The Jerusalem Post reported in September 2019 that Cohen "does not believe anything will move on the peace process until Palestinian Authority President Mahmoud Abbas leaves office."

=== Relationship with Netanyahu ===
Netanyahu reportedly considered Cohen and Israeli Ambassador to the US Ron Dermer to be the two best candidates to succeed him as prime minister when he leaves office. In a 2021 interview, Cohen stated that his "the relationship of trust" with Netanyahu was "very useful for the Mossad's operations and its development," but denied that it had affected the Mossad's independence.

== Controversies ==
=== James Packer gift ===
In August 2021, Attorney General of Israel Avichai Mandelblit announced an investigation into claims that Cohen had accepted a $20,000 gift from Australian billionaire James Packer. In 2022, Cohen returned the gift to Packer, and in 2023, the Attorney General's office concluded the investigation, finding that the gift had been approved by the Mossad's legal adviser.

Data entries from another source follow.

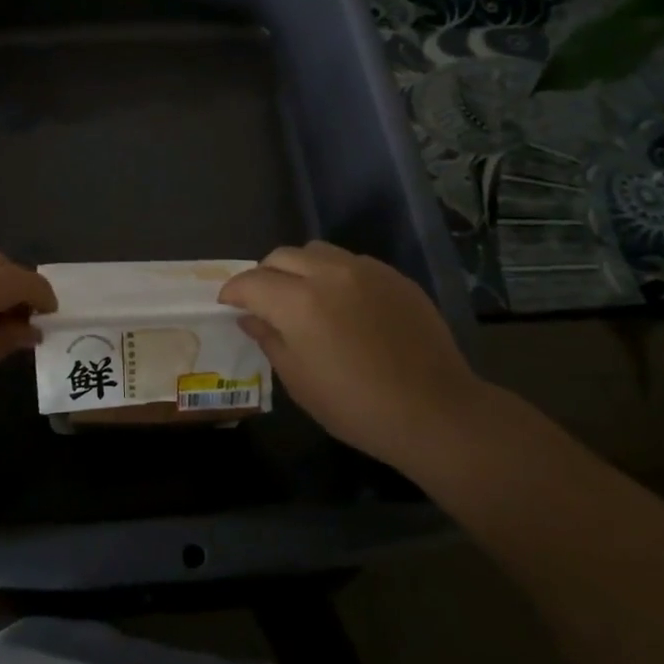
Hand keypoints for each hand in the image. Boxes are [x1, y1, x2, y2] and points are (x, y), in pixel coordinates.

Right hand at [218, 242, 479, 469]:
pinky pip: (351, 262)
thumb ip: (269, 340)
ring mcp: (366, 270)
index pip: (251, 281)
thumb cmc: (357, 407)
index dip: (233, 292)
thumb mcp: (299, 381)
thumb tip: (251, 318)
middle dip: (264, 275)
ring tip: (303, 296)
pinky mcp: (394, 276)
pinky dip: (334, 274)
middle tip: (263, 302)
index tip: (228, 305)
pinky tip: (343, 304)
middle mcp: (329, 273)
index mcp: (299, 302)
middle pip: (281, 256)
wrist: (436, 412)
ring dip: (299, 268)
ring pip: (316, 251)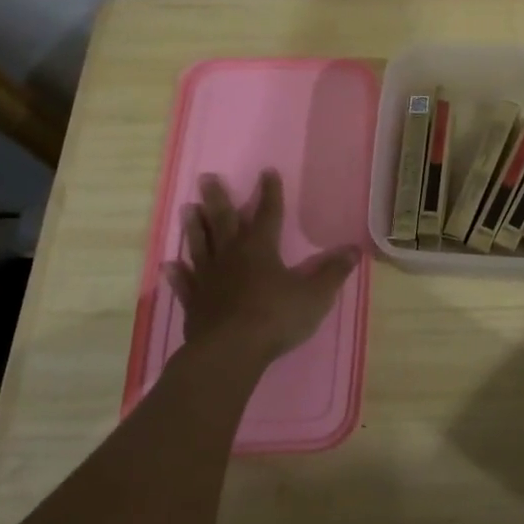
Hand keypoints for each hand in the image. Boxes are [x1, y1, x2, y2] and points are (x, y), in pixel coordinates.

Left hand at [163, 170, 359, 367]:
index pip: (269, 213)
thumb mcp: (315, 294)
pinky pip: (184, 283)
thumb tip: (354, 250)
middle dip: (218, 199)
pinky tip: (169, 264)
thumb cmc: (275, 317)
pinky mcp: (194, 303)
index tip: (267, 171)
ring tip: (187, 208)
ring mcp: (208, 279)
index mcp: (261, 249)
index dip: (270, 193)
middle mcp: (231, 256)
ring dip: (194, 227)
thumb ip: (334, 272)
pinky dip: (177, 273)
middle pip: (223, 221)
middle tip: (206, 178)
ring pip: (200, 245)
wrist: (230, 352)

=== Channel 13 investigation ===
In December 2021, Channel 13 released a report claiming that Cohen had had an affair with a flight attendant in 2018 and had revealed classified information to her.

=== Intimidation of Fatou Bensouda ===
In spring 2024, it was reported that Cohen had threatened Prosecutor of the International Criminal Court Fatou Bensouda and her family when he was Mossad director after Bensouda opened an investigation into alleged Israeli war crimes. Tamir Pardo, Cohen's predecessor as Mossad director, compared the allegations to "like Cosa Nostra blackmail," saying it was "at the extreme of things that must not be done." Haaretz journalist Gur Megiddo subsequently reported that Cohen had attempted to convince Congolese president Joseph Kabila to assist in the intimidation and that he had been threatened by government officials over his investigation into Cohen.

== Assessments ==
Intelligence reporter Ronen Bergman has written that Cohen has a reputation as a tough boss, that he speaks fluent English, French, and Arabic.

In September 2019, The Jerusalem Post listed Cohen as the most influential Jew of the year.

== Personal life ==
Cohen lives in Modi'in-Maccabim-Re'ut and is a Masorti Jew. He and his wife Aya have four children. One of his sons, Yonatan, is a former officer in Unit 8200 and has cerebral palsy. He also has one granddaughter. He is also a marathon runner and is known as 'The Model' for his stylish appearance.